What is expected. Convert the lines below into a JSON list of strings, one string for each line, leaving out any blank lines.

Records supplied.
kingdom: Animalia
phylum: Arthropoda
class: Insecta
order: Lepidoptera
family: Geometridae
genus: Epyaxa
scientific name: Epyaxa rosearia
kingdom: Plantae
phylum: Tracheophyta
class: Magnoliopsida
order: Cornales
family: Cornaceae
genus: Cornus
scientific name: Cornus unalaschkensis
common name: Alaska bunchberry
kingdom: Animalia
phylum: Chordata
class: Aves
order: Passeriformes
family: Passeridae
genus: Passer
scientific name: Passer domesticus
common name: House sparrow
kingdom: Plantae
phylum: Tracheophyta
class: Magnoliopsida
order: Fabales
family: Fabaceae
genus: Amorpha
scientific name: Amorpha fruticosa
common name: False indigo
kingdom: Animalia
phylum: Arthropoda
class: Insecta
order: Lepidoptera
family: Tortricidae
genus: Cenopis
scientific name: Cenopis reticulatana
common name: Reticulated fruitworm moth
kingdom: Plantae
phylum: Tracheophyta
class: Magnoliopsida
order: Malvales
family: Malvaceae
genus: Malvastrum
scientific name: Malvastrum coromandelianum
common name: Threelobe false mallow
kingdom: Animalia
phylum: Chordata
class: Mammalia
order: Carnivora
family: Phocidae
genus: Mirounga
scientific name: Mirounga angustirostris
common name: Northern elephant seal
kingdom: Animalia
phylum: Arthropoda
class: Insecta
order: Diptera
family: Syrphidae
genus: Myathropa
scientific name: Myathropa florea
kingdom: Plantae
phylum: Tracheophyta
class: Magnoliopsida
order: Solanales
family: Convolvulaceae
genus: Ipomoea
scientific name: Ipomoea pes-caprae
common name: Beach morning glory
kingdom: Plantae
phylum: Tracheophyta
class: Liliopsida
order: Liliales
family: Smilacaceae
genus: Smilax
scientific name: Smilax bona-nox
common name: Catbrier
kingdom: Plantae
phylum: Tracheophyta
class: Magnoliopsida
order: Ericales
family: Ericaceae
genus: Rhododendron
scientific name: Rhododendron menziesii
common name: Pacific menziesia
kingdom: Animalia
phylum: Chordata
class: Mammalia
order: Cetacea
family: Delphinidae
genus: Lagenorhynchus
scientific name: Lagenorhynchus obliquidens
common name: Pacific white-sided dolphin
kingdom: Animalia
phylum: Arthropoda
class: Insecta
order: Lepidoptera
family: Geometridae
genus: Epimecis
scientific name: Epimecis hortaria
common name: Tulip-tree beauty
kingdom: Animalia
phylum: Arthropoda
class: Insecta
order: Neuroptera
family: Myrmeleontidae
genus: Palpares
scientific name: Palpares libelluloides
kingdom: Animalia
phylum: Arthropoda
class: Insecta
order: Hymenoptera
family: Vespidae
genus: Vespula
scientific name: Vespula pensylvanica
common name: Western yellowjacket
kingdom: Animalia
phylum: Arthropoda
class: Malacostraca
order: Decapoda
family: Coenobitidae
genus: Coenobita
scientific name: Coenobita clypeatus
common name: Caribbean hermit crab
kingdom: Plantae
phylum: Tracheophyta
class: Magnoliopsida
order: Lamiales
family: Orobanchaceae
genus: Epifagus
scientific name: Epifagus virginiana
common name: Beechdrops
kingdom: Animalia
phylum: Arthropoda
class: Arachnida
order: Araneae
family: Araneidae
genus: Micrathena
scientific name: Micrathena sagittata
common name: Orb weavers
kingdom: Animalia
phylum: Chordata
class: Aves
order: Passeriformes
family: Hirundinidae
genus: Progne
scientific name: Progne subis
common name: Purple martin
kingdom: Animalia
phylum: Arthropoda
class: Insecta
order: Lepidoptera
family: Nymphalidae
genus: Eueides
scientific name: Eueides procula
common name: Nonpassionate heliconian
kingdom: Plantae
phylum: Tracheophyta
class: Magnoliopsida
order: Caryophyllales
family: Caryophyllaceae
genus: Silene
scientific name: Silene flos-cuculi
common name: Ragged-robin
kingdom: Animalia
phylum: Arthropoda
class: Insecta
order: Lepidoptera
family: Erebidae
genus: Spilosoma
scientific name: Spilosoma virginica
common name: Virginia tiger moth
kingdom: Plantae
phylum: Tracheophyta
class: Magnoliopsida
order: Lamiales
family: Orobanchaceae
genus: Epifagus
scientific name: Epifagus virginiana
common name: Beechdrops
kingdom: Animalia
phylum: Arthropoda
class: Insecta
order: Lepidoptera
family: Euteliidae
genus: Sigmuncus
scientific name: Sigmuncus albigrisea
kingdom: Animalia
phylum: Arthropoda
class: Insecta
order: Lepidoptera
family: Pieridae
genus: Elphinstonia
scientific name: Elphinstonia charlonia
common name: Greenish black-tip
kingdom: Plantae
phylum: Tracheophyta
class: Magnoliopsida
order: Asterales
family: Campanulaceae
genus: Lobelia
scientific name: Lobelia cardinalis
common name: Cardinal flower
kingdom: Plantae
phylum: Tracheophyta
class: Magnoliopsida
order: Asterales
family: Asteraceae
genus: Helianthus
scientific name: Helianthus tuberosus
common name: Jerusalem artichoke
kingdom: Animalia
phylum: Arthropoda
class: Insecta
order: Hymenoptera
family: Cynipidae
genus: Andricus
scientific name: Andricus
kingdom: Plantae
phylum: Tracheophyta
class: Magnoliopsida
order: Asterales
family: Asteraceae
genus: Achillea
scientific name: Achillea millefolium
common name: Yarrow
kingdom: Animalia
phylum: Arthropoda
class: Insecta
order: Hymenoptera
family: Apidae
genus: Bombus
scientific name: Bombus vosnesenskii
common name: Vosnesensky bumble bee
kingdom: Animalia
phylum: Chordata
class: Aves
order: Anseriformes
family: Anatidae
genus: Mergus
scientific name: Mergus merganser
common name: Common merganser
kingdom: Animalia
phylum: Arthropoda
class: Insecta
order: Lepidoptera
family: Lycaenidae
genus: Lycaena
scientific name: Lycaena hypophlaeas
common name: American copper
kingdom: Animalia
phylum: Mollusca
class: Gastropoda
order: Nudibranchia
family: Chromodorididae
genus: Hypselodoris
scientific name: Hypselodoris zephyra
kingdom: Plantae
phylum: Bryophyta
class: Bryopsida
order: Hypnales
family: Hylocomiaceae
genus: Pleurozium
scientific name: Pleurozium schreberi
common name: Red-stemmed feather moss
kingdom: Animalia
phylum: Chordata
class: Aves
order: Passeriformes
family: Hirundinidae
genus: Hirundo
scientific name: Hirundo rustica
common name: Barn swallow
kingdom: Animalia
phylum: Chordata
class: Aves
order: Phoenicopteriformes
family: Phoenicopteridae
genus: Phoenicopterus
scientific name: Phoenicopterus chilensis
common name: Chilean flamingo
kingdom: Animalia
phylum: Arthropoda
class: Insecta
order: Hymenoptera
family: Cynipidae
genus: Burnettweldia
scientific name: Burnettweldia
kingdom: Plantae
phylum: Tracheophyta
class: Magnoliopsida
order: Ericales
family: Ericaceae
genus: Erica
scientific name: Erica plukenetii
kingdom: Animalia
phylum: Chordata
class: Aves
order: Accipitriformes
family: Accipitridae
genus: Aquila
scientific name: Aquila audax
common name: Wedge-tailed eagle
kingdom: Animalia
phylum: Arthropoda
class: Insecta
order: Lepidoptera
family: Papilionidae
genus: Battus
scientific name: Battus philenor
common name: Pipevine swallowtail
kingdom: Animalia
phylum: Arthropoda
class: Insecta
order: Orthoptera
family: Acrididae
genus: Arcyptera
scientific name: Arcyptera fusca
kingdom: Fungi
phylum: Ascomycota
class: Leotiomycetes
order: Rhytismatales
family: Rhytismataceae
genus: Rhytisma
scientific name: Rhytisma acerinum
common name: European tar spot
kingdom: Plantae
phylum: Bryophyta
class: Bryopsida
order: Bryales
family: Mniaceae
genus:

Reply.
[
  "kingdom: Animalia",
  "phylum: Arthropoda",
  "class: Insecta",
  "order: Lepidoptera",
  "family: Geometridae",
  "genus: Epyaxa",
  "scientific name: Epyaxa rosearia",
  "kingdom: Plantae",
  "phylum: Tracheophyta",
  "class: Magnoliopsida",
  "order: Cornales",
  "family: Cornaceae",
  "genus: Cornus",
  "scientific name: Cornus unalaschkensis",
  "common name: Alaska bunchberry",
  "kingdom: Animalia",
  "phylum: Chordata",
  "class: Aves",
  "order: Passeriformes",
  "family: Passeridae",
  "genus: Passer",
  "scientific name: Passer domesticus",
  "common name: House sparrow",
  "kingdom: Plantae",
  "phylum: Tracheophyta",
  "class: Magnoliopsida",
  "order: Fabales",
  "family: Fabaceae",
  "genus: Amorpha",
  "scientific name: Amorpha fruticosa",
  "common name: False indigo",
  "kingdom: Animalia",
  "phylum: Arthropoda",
  "class: Insecta",
  "order: Lepidoptera",
  "family: Tortricidae",
  "genus: Cenopis",
  "scientific name: Cenopis reticulatana",
  "common name: Reticulated fruitworm moth",
  "kingdom: Plantae",
  "phylum: Tracheophyta",
  "class: Magnoliopsida",
  "order: Malvales",
  "family: Malvaceae",
  "genus: Malvastrum",
  "scientific name: Malvastrum coromandelianum",
  "common name: Threelobe false mallow",
  "kingdom: Animalia",
  "phylum: Chordata",
  "class: Mammalia",
  "order: Carnivora",
  "family: Phocidae",
  "genus: Mirounga",
  "scientific name: Mirounga angustirostris",
  "common name: Northern elephant seal",
  "kingdom: Animalia",
  "phylum: Arthropoda",
  "class: Insecta",
  "order: Diptera",
  "family: Syrphidae",
  "genus: Myathropa",
  "scientific name: Myathropa florea",
  "kingdom: Plantae",
  "phylum: Tracheophyta",
  "class: Magnoliopsida",
  "order: Solanales",
  "family: Convolvulaceae",
  "genus: Ipomoea",
  "scientific name: Ipomoea pes-caprae",
  "common name: Beach morning glory",
  "kingdom: Plantae",
  "phylum: Tracheophyta",
  "class: Liliopsida",
  "order: Liliales",
  "family: Smilacaceae",
  "genus: Smilax",
  "scientific name: Smilax bona-nox",
  "common name: Catbrier",
  "kingdom: Plantae",
  "phylum: Tracheophyta",
  "class: Magnoliopsida",
  "order: Ericales",
  "family: Ericaceae",
  "genus: Rhododendron",
  "scientific name: Rhododendron menziesii",
  "common name: Pacific menziesia",
  "kingdom: Animalia",
  "phylum: Chordata",
  "class: Mammalia",
  "order: Cetacea",
  "family: Delphinidae",
  "genus: Lagenorhynchus",
  "scientific name: Lagenorhynchus obliquidens",
  "common name: Pacific white-sided dolphin",
  "kingdom: Animalia",
  "phylum: Arthropoda",
  "class: Insecta",
  "order: Lepidoptera",
  "family: Geometridae",
  "genus: Epimecis",
  "scientific name: Epimecis hortaria",
  "common name: Tulip-tree beauty",
  "kingdom: Animalia",
  "phylum: Arthropoda",
  "class: Insecta",
  "order: Neuroptera",
  "family: Myrmeleontidae",
  "genus: Palpares",
  "scientific name: Palpares libelluloides",
  "kingdom: Animalia",
  "phylum: Arthropoda",
  "class: Insecta",
  "order: Hymenoptera",
  "family: Vespidae",
  "genus: Vespula",
  "scientific name: Vespula pensylvanica",
  "common name: Western yellowjacket",
  "kingdom: Animalia",
  "phylum: Arthropoda",
  "class: Malacostraca",
  "order: Decapoda",
  "family: Coenobitidae",
  "genus: Coenobita",
  "scientific name: Coenobita clypeatus",
  "common name: Caribbean hermit crab",
  "kingdom: Plantae",
  "phylum: Tracheophyta",
  "class: Magnoliopsida",
  "order: Lamiales",
  "family: Orobanchaceae",
  "genus: Epifagus",
  "scientific name: Epifagus virginiana",
  "common name: Beechdrops",
  "kingdom: Animalia",
  "phylum: Arthropoda",
  "class: Arachnida",
  "order: Araneae",
  "family: Araneidae",
  "genus: Micrathena",
  "scientific name: Micrathena sagittata",
  "common name: Orb weavers",
  "kingdom: Animalia",
  "phylum: Chordata",
  "class: Aves",
  "order: Passeriformes",
  "family: Hirundinidae",
  "genus: Progne",
  "scientific name: Progne subis",
  "common name: Purple martin",
  "kingdom: Animalia",
  "phylum: Arthropoda",
  "class: Insecta",
  "order: Lepidoptera",
  "family: Nymphalidae",
  "genus: Eueides",
  "scientific name: Eueides procula",
  "common name: Nonpassionate heliconian",
  "kingdom: Plantae",
  "phylum: Tracheophyta",
  "class: Magnoliopsida",
  "order: Caryophyllales",
  "family: Caryophyllaceae",
  "genus: Silene",
  "scientific name: Silene flos-cuculi",
  "common name: Ragged-robin",
  "kingdom: Animalia",
  "phylum: Arthropoda",
  "class: Insecta",
  "order: Lepidoptera",
  "family: Erebidae",
  "genus: Spilosoma",
  "scientific name: Spilosoma virginica",
  "common name: Virginia tiger moth",
  "kingdom: Plantae",
  "phylum: Tracheophyta",
  "class: Magnoliopsida",
  "order: Lamiales",
  "family: Orobanchaceae",
  "genus: Epifagus",
  "scientific name: Epifagus virginiana",
  "common name: Beechdrops",
  "kingdom: Animalia",
  "phylum: Arthropoda",
  "class: Insecta",
  "order: Lepidoptera",
  "family: Euteliidae",
  "genus: Sigmuncus",
  "scientific name: Sigmuncus albigrisea",
  "kingdom: Animalia",
  "phylum: Arthropoda",
  "class: Insecta",
  "order: Lepidoptera",
  "family: Pieridae",
  "genus: Elphinstonia",
  "scientific name: Elphinstonia charlonia",
  "common name: Greenish black-tip",
  "kingdom: Plantae",
  "phylum: Tracheophyta",
  "class: Magnoliopsida",
  "order: Asterales",
  "family: Campanulaceae",
  "genus: Lobelia",
  "scientific name: Lobelia cardinalis",
  "common name: Cardinal flower",
  "kingdom: Plantae",
  "phylum: Tracheophyta",
  "class: Magnoliopsida",
  "order: Asterales",
  "family: Asteraceae",
  "genus: Helianthus",
  "scientific name: Helianthus tuberosus",
  "common name: Jerusalem artichoke",
  "kingdom: Animalia",
  "phylum: Arthropoda",
  "class: Insecta",
  "order: Hymenoptera",
  "family: Cynipidae",
  "genus: Andricus",
  "scientific name: Andricus",
  "kingdom: Plantae",
  "phylum: Tracheophyta",
  "class: Magnoliopsida",
  "order: Asterales",
  "family: Asteraceae",
  "genus: Achillea",
  "scientific name: Achillea millefolium",
  "common name: Yarrow",
  "kingdom: Animalia",
  "phylum: Arthropoda",
  "class: Insecta",
  "order: Hymenoptera",
  "family: Apidae",
  "genus: Bombus",
  "scientific name: Bombus vosnesenskii",
  "common name: Vosnesensky bumble bee",
  "kingdom: Animalia",
  "phylum: Chordata",
  "class: Aves",
  "order: Anseriformes",
  "family: Anatidae",
  "genus: Mergus",
  "scientific name: Mergus merganser",
  "common name: Common merganser",
  "kingdom: Animalia",
  "phylum: Arthropoda",
  "class: Insecta",
  "order: Lepidoptera",
  "family: Lycaenidae",
  "genus: Lycaena",
  "scientific name: Lycaena hypophlaeas",
  "common name: American copper",
  "kingdom: Animalia",
  "phylum: Mollusca",
  "class: Gastropoda",
  "order: Nudibranchia",
  "family: Chromodorididae",
  "genus: Hypselodoris",
  "scientific name: Hypselodoris zephyra",
  "kingdom: Plantae",
  "phylum: Bryophyta",
  "class: Bryopsida",
  "order: Hypnales",
  "family: Hylocomiaceae",
  "genus: Pleurozium",
  "scientific name: Pleurozium schreberi",
  "common name: Red-stemmed feather moss",
  "kingdom: Animalia",
  "phylum: Chordata",
  "class: Aves",
  "order: Passeriformes",
  "family: Hirundinidae",
  "genus: Hirundo",
  "scientific name: Hirundo rustica",
  "common name: Barn swallow",
  "kingdom: Animalia",
  "phylum: Chordata",
  "class: Aves",
  "order: Phoenicopteriformes",
  "family: Phoenicopteridae",
  "genus: Phoenicopterus",
  "scientific name: Phoenicopterus chilensis",
  "common name: Chilean flamingo",
  "kingdom: Animalia",
  "phylum: Arthropoda",
  "class: Insecta",
  "order: Hymenoptera",
  "family: Cynipidae",
  "genus: Burnettweldia",
  "scientific name: Burnettweldia",
  "kingdom: Plantae",
  "phylum: Tracheophyta",
  "class: Magnoliopsida",
  "order: Ericales",
  "family: Ericaceae",
  "genus: Erica",
  "scientific name: Erica plukenetii",
  "kingdom: Animalia",
  "phylum: Chordata",
  "class: Aves",
  "order: Accipitriformes",
  "family: Accipitridae",
  "genus: Aquila",
  "scientific name: Aquila audax",
  "common name: Wedge-tailed eagle",
  "kingdom: Animalia",
  "phylum: Arthropoda",
  "class: Insecta",
  "order: Lepidoptera",
  "family: Papilionidae",
  "genus: Battus",
  "scientific name: Battus philenor",
  "common name: Pipevine swallowtail",
  "kingdom: Animalia",
  "phylum: Arthropoda",
  "class: Insecta",
  "order: Orthoptera",
  "family: Acrididae",
  "genus: Arcyptera",
  "scientific name: Arcyptera fusca",
  "kingdom: Fungi",
  "phylum: Ascomycota",
  "class: Leotiomycetes",
  "order: Rhytismatales",
  "family: Rhytismataceae",
  "genus: Rhytisma",
  "scientific name: Rhytisma acerinum",
  "common name: European tar spot",
  "kingdom: Plantae",
  "phylum: Bryophyta",
  "class: Bryopsida",
  "order: Bryales",
  "family: Mniaceae",
  "genus:"
]